CINCINNATI -- Seven-year-old Gino DiMario, who loved piano lessons and going to church with his family, was dead by the time first responders arrived at his grandparents' home on February 19, 2005.
He had been playing in the parking lot when a family member, not noticing the thatch of blond hair behind their bumper, rolled over him in a minivan. He died instantly.
Although 13 years have passed since that night, his mother, Sharron DiMario, said the hole in her heart never gets smaller.
"You have to figure out what your new life is without your child," she said. "It doesn't make the hurt go away."
DiMario belongs to a group whose members -- those who have lost their children to "backover" accidents caused by relatives -- often live with a grief matched in intensity only by their guilt. On the website created to memorialize the young victims of "backup" incidents and push for automobile companies to become part of the solution, one mother wrote the backup death of her daughter "haunts me from the moment I wake up … and (I) try to force the pictures out of my mind when I go to sleep.
"You have no idea the pain that swells inside every cell in my body when I remember that moment," she wrote.
Dealing with that grief can feel impossible, DiMario said.
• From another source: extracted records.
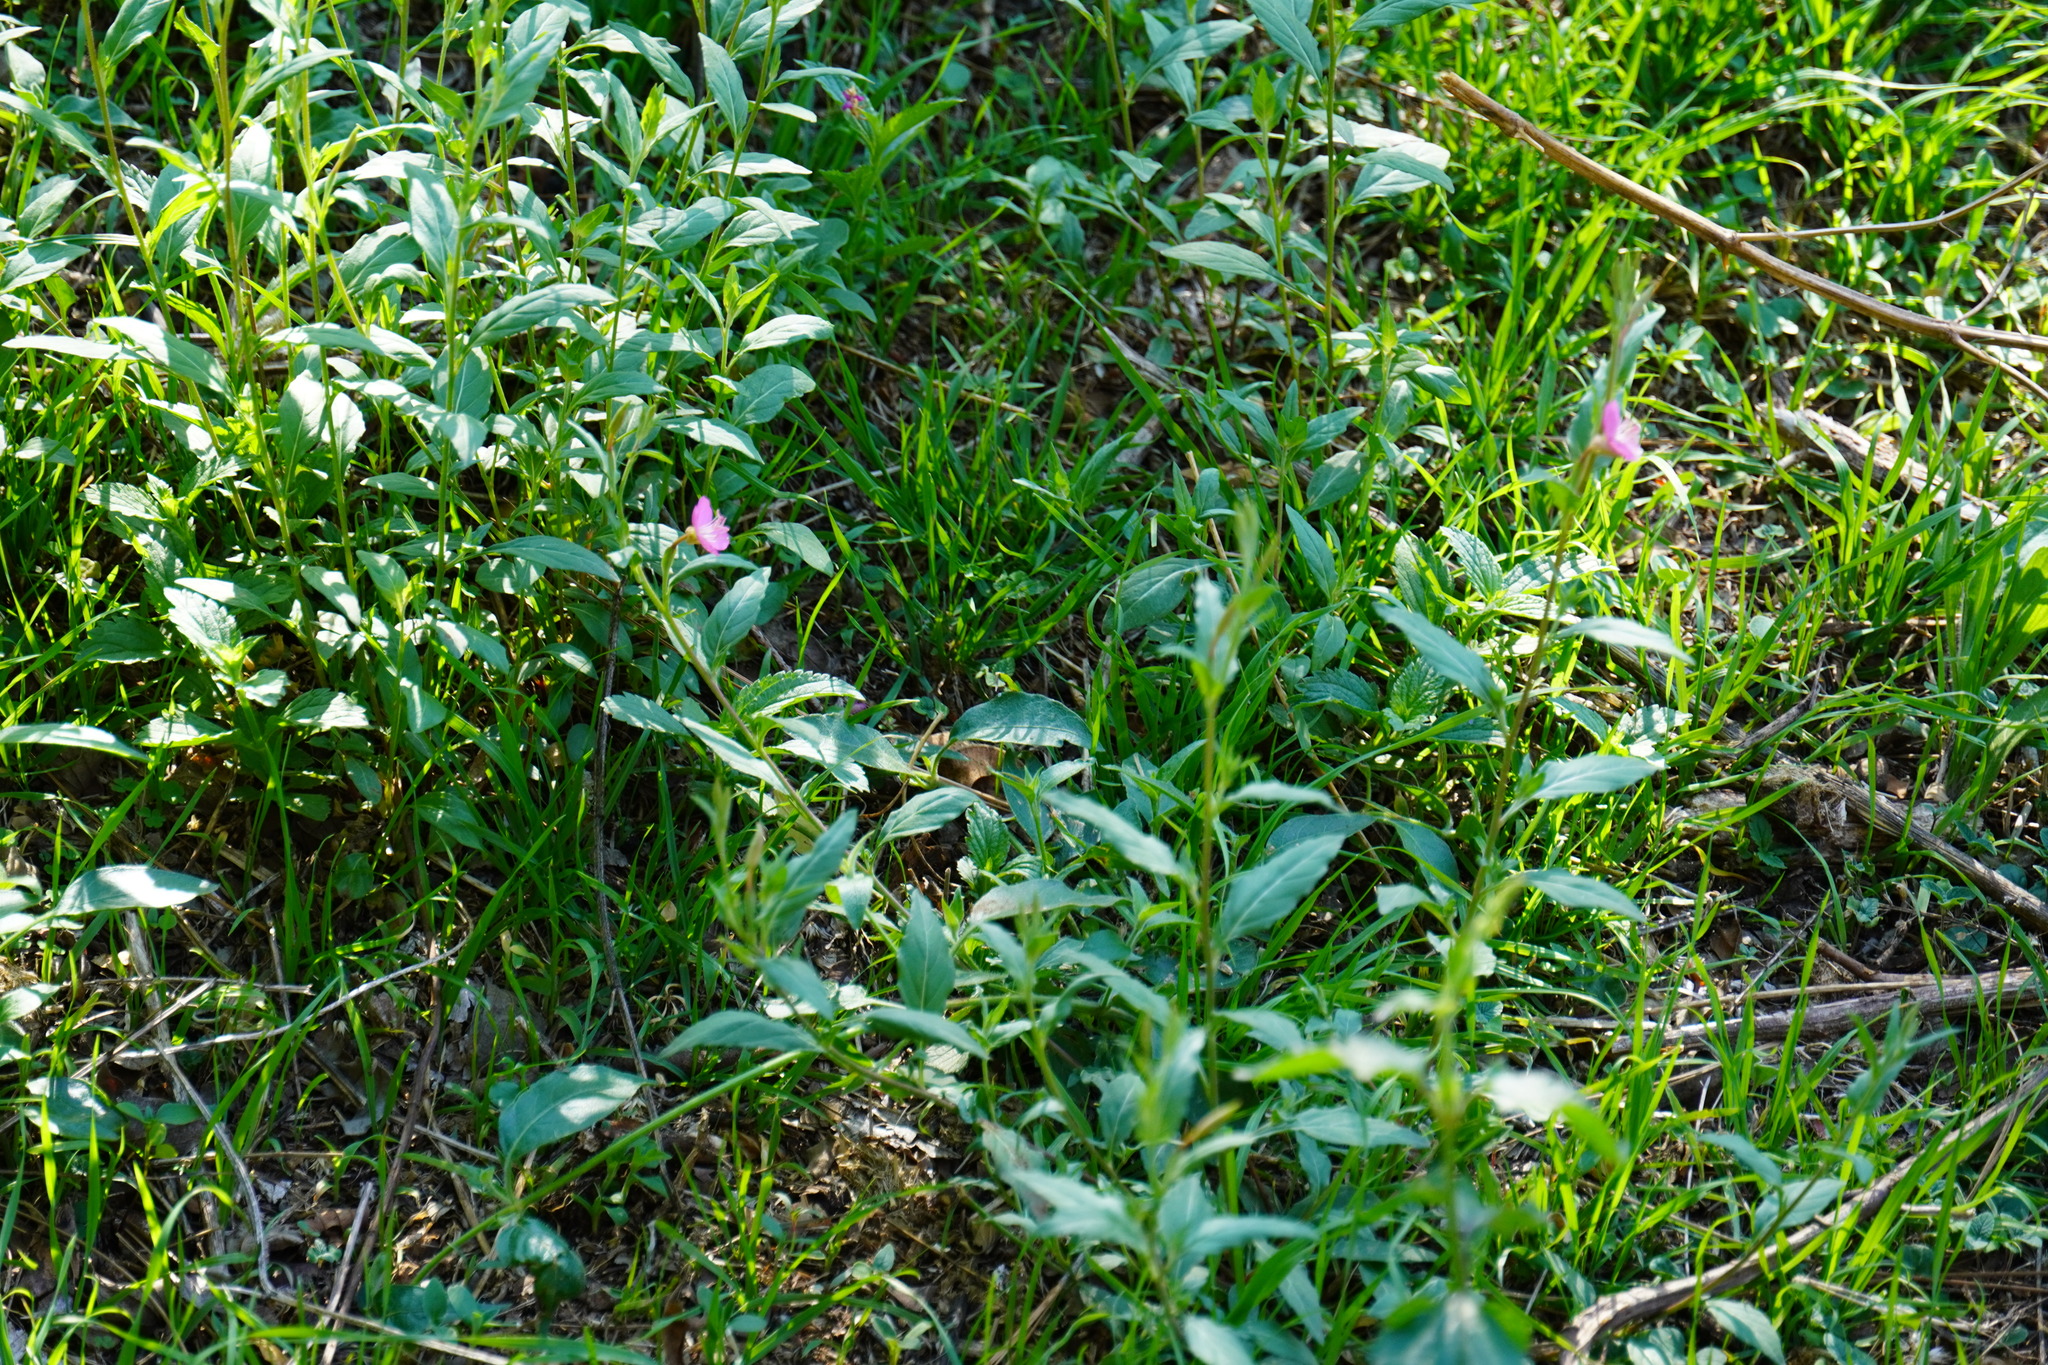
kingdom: Plantae
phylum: Tracheophyta
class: Magnoliopsida
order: Myrtales
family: Onagraceae
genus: Oenothera
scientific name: Oenothera rosea
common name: Rosy evening-primrose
She channeled hers into working with Kids and Cars, an organization that partners with manufacturers to implement child-safe changes in car design.
Their advocacy work contributed to the 2001 mandate that all U.S.-manufactured cars have an internal release in their trunks, and it's the reason all cars sold in the year 2018 must have rearview cameras installed to prevent incidents like the one that claimed Gino DiMario's life.
"I think he'd be proud of us," Sharron DiMario said. "I think he would see and say that, ‘Good job, Mom and Dad. It was the right thing to do.'"
Their group of survivors gained a new member Tuesday in Union Township, where a mother backed over and killed her 10-month-old daughter after placing the girl's car seat behind the back wheel of her vehicle.
Police said the death appeared to be accidental and declined to press charges against the mother. DiMario said she hopes members of that family, like her own, are able to work through their grief, guilt and shame with support from those around them.
"I think it's really important for family members and friends to not be judgmental," she said. "I wish and hope for that mom that she has the same kind of support group and that same kind of faith that will get you through this.
"You never get over it. You just get through it."